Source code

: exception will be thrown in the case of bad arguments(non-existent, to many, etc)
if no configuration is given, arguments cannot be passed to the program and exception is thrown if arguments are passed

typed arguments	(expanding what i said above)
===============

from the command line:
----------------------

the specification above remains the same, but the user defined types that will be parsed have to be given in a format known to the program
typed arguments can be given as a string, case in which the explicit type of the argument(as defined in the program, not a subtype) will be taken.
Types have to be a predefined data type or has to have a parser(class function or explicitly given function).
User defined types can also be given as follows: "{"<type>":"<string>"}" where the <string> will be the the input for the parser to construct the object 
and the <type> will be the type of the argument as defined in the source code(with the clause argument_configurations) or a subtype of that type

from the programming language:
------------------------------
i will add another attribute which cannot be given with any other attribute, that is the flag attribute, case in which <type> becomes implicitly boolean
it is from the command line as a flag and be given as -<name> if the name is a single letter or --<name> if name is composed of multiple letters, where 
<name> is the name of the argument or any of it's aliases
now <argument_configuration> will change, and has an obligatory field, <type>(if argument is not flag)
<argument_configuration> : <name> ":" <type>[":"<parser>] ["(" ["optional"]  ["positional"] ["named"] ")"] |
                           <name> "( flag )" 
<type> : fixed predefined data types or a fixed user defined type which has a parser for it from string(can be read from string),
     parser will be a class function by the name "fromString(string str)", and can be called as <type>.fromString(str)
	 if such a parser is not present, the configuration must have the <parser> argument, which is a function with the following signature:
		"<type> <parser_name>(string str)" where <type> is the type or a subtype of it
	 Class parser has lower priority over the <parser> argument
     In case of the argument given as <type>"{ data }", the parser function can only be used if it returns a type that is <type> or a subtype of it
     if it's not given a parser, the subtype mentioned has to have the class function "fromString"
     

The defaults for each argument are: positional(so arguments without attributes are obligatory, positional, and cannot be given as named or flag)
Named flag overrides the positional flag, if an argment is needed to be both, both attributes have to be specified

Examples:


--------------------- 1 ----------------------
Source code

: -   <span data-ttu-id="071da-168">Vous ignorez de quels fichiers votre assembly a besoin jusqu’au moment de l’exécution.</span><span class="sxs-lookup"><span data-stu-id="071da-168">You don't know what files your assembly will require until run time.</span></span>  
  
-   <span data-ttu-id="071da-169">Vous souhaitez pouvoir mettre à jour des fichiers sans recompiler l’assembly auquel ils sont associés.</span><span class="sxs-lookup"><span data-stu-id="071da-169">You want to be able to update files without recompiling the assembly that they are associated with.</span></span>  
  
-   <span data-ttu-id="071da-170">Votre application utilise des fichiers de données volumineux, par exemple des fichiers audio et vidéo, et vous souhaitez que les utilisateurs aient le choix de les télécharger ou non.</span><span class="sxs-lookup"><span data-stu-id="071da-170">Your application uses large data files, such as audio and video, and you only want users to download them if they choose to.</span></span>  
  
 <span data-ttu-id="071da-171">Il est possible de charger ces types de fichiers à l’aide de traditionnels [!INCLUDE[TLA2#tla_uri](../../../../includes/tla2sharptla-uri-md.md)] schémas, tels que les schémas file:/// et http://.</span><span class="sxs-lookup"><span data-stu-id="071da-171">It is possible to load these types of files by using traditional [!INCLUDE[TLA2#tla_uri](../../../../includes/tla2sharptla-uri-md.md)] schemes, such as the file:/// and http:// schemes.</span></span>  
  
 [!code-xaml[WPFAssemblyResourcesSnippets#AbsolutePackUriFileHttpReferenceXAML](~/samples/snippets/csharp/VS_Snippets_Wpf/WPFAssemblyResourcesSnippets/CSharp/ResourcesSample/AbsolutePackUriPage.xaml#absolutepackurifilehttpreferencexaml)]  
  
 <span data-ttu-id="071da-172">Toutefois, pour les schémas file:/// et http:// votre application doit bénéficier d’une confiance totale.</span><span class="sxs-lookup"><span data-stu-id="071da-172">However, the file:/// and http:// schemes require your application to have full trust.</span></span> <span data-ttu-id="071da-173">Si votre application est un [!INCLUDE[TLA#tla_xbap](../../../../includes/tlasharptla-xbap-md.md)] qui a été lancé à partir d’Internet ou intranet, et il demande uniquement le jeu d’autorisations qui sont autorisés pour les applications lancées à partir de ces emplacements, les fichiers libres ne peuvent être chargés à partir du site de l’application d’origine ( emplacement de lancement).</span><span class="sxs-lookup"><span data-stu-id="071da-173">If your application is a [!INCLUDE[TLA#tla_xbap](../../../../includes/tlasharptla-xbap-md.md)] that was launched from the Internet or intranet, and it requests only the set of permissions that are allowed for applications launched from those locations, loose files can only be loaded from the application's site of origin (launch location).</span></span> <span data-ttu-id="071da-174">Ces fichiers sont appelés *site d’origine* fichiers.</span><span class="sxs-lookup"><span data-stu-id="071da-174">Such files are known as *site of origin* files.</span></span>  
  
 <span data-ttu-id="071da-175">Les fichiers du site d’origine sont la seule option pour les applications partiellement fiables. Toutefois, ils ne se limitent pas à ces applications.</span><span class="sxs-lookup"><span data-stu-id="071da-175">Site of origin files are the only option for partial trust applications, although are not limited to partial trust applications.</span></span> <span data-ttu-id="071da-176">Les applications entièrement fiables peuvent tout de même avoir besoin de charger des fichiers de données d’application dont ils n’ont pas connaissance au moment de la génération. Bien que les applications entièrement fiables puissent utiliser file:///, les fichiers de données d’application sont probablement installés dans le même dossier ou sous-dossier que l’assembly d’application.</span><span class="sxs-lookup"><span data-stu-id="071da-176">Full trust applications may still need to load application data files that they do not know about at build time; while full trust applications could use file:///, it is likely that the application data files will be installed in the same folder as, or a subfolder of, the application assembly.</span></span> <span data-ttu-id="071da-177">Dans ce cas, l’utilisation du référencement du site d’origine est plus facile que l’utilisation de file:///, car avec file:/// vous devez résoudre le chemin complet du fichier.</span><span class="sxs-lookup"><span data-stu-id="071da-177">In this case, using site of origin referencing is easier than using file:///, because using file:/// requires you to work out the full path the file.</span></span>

— Assignment —
Copy each entry exactly, leaving every line as it is.

— Answer below —
Source code

: exception will be thrown in the case of bad arguments(non-existent, to many, etc)
if no configuration is given, arguments cannot be passed to the program and exception is thrown if arguments are passed

typed arguments	(expanding what i said above)
===============

from the command line:
----------------------

the specification above remains the same, but the user defined types that will be parsed have to be given in a format known to the program
typed arguments can be given as a string, case in which the explicit type of the argument(as defined in the program, not a subtype) will be taken.
Types have to be a predefined data type or has to have a parser(class function or explicitly given function).
User defined types can also be given as follows: "{"<type>":"<string>"}" where the <string> will be the the input for the parser to construct the object 
and the <type> will be the type of the argument as defined in the source code(with the clause argument_configurations) or a subtype of that type

from the programming language:
------------------------------
i will add another attribute which cannot be given with any other attribute, that is the flag attribute, case in which <type> becomes implicitly boolean
it is from the command line as a flag and be given as -<name> if the name is a single letter or --<name> if name is composed of multiple letters, where 
<name> is the name of the argument or any of it's aliases
now <argument_configuration> will change, and has an obligatory field, <type>(if argument is not flag)
<argument_configuration> : <name> ":" <type>[":"<parser>] ["(" ["optional"]  ["positional"] ["named"] ")"] |
                           <name> "( flag )" 
<type> : fixed predefined data types or a fixed user defined type which has a parser for it from string(can be read from string),
     parser will be a class function by the name "fromString(string str)", and can be called as <type>.fromString(str)
	 if such a parser is not present, the configuration must have the <parser> argument, which is a function with the following signature:
		"<type> <parser_name>(string str)" where <type> is the type or a subtype of it
	 Class parser has lower priority over the <parser> argument
     In case of the argument given as <type>"{ data }", the parser function can only be used if it returns a type that is <type> or a subtype of it
     if it's not given a parser, the subtype mentioned has to have the class function "fromString"
     

The defaults for each argument are: positional(so arguments without attributes are obligatory, positional, and cannot be given as named or flag)
Named flag overrides the positional flag, if an argment is needed to be both, both attributes have to be specified

Examples:


--------------------- 1 ----------------------
Source code

: -   <span data-ttu-id="071da-168">Vous ignorez de quels fichiers votre assembly a besoin jusqu’au moment de l’exécution.</span><span class="sxs-lookup"><span data-stu-id="071da-168">You don't know what files your assembly will require until run time.</span></span>  
  
-   <span data-ttu-id="071da-169">Vous souhaitez pouvoir mettre à jour des fichiers sans recompiler l’assembly auquel ils sont associés.</span><span class="sxs-lookup"><span data-stu-id="071da-169">You want to be able to update files without recompiling the assembly that they are associated with.</span></span>  
  
-   <span data-ttu-id="071da-170">Votre application utilise des fichiers de données volumineux, par exemple des fichiers audio et vidéo, et vous souhaitez que les utilisateurs aient le choix de les télécharger ou non.</span><span class="sxs-lookup"><span data-stu-id="071da-170">Your application uses large data files, such as audio and video, and you only want users to download them if they choose to.</span></span>  
  
 <span data-ttu-id="071da-171">Il est possible de charger ces types de fichiers à l’aide de traditionnels [!INCLUDE[TLA2#tla_uri](../../../../includes/tla2sharptla-uri-md.md)] schémas, tels que les schémas file:/// et http://.</span><span class="sxs-lookup"><span data-stu-id="071da-171">It is possible to load these types of files by using traditional [!INCLUDE[TLA2#tla_uri](../../../../includes/tla2sharptla-uri-md.md)] schemes, such as the file:/// and http:// schemes.</span></span>  
  
 [!code-xaml[WPFAssemblyResourcesSnippets#AbsolutePackUriFileHttpReferenceXAML](~/samples/snippets/csharp/VS_Snippets_Wpf/WPFAssemblyResourcesSnippets/CSharp/ResourcesSample/AbsolutePackUriPage.xaml#absolutepackurifilehttpreferencexaml)]  
  
 <span data-ttu-id="071da-172">Toutefois, pour les schémas file:/// et http:// votre application doit bénéficier d’une confiance totale.</span><span class="sxs-lookup"><span data-stu-id="071da-172">However, the file:/// and http:// schemes require your application to have full trust.</span></span> <span data-ttu-id="071da-173">Si votre application est un [!INCLUDE[TLA#tla_xbap](../../../../includes/tlasharptla-xbap-md.md)] qui a été lancé à partir d’Internet ou intranet, et il demande uniquement le jeu d’autorisations qui sont autorisés pour les applications lancées à partir de ces emplacements, les fichiers libres ne peuvent être chargés à partir du site de l’application d’origine ( emplacement de lancement).</span><span class="sxs-lookup"><span data-stu-id="071da-173">If your application is a [!INCLUDE[TLA#tla_xbap](../../../../includes/tlasharptla-xbap-md.md)] that was launched from the Internet or intranet, and it requests only the set of permissions that are allowed for applications launched from those locations, loose files can only be loaded from the application's site of origin (launch location).</span></span> <span data-ttu-id="071da-174">Ces fichiers sont appelés *site d’origine* fichiers.</span><span class="sxs-lookup"><span data-stu-id="071da-174">Such files are known as *site of origin* files.</span></span>  
  
 <span data-ttu-id="071da-175">Les fichiers du site d’origine sont la seule option pour les applications partiellement fiables. Toutefois, ils ne se limitent pas à ces applications.</span><span class="sxs-lookup"><span data-stu-id="071da-175">Site of origin files are the only option for partial trust applications, although are not limited to partial trust applications.</span></span> <span data-ttu-id="071da-176">Les applications entièrement fiables peuvent tout de même avoir besoin de charger des fichiers de données d’application dont ils n’ont pas connaissance au moment de la génération. Bien que les applications entièrement fiables puissent utiliser file:///, les fichiers de données d’application sont probablement installés dans le même dossier ou sous-dossier que l’assembly d’application.</span><span class="sxs-lookup"><span data-stu-id="071da-176">Full trust applications may still need to load application data files that they do not know about at build time; while full trust applications could use file:///, it is likely that the application data files will be installed in the same folder as, or a subfolder of, the application assembly.</span></span> <span data-ttu-id="071da-177">Dans ce cas, l’utilisation du référencement du site d’origine est plus facile que l’utilisation de file:///, car avec file:/// vous devez résoudre le chemin complet du fichier.</span><span class="sxs-lookup"><span data-stu-id="071da-177">In this case, using site of origin referencing is easier than using file:///, because using file:/// requires you to work out the full path the file.</span></span>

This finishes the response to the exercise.